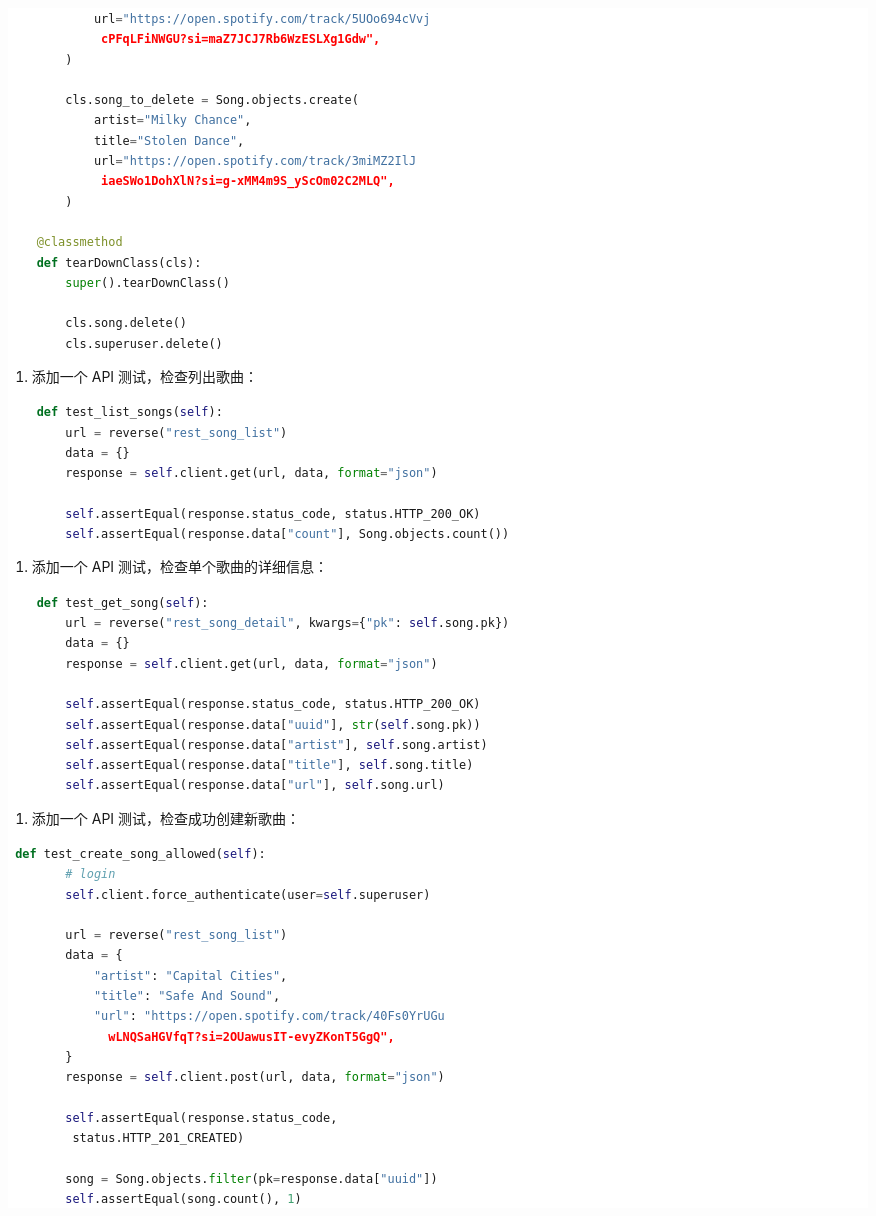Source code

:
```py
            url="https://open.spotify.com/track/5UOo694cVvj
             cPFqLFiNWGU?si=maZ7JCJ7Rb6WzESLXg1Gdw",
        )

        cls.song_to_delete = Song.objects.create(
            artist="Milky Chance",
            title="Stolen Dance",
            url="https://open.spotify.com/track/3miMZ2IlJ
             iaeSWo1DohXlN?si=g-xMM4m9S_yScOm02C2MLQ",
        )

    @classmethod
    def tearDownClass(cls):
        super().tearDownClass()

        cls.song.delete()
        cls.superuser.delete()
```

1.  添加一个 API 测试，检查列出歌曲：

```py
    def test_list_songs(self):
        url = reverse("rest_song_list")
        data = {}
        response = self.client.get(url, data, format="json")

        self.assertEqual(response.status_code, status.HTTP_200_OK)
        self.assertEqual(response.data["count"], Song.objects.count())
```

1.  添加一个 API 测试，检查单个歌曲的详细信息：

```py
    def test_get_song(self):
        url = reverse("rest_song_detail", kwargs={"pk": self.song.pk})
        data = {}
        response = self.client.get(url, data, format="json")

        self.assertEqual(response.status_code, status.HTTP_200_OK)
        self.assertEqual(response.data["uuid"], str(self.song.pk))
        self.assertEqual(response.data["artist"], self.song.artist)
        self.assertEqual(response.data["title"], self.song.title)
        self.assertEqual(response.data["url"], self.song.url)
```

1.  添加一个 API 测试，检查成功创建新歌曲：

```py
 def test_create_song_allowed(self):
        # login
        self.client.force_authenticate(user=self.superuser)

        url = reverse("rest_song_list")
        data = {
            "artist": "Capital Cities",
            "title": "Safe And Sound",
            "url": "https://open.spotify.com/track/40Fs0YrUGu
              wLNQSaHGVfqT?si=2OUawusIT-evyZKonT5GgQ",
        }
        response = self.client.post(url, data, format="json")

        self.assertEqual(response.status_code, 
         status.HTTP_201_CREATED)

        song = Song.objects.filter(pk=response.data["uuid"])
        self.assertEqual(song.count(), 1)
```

## REQUIRED WORK
When you restate the listing above, give each line word for word but leave out every image.

## TASK SOLUTION
Source code

:
```py
            url="https://open.spotify.com/track/5UOo694cVvj
             cPFqLFiNWGU?si=maZ7JCJ7Rb6WzESLXg1Gdw",
        )

        cls.song_to_delete = Song.objects.create(
            artist="Milky Chance",
            title="Stolen Dance",
            url="https://open.spotify.com/track/3miMZ2IlJ
             iaeSWo1DohXlN?si=g-xMM4m9S_yScOm02C2MLQ",
        )

    @classmethod
    def tearDownClass(cls):
        super().tearDownClass()

        cls.song.delete()
        cls.superuser.delete()
```

1.  添加一个 API 测试，检查列出歌曲：

```py
    def test_list_songs(self):
        url = reverse("rest_song_list")
        data = {}
        response = self.client.get(url, data, format="json")

        self.assertEqual(response.status_code, status.HTTP_200_OK)
        self.assertEqual(response.data["count"], Song.objects.count())
```

1.  添加一个 API 测试，检查单个歌曲的详细信息：

```py
    def test_get_song(self):
        url = reverse("rest_song_detail", kwargs={"pk": self.song.pk})
        data = {}
        response = self.client.get(url, data, format="json")

        self.assertEqual(response.status_code, status.HTTP_200_OK)
        self.assertEqual(response.data["uuid"], str(self.song.pk))
        self.assertEqual(response.data["artist"], self.song.artist)
        self.assertEqual(response.data["title"], self.song.title)
        self.assertEqual(response.data["url"], self.song.url)
```

1.  添加一个 API 测试，检查成功创建新歌曲：

```py
 def test_create_song_allowed(self):
        # login
        self.client.force_authenticate(user=self.superuser)

        url = reverse("rest_song_list")
        data = {
            "artist": "Capital Cities",
            "title": "Safe And Sound",
            "url": "https://open.spotify.com/track/40Fs0YrUGu
              wLNQSaHGVfqT?si=2OUawusIT-evyZKonT5GgQ",
        }
        response = self.client.post(url, data, format="json")

        self.assertEqual(response.status_code, 
         status.HTTP_201_CREATED)

        song = Song.objects.filter(pk=response.data["uuid"])
        self.assertEqual(song.count(), 1)
```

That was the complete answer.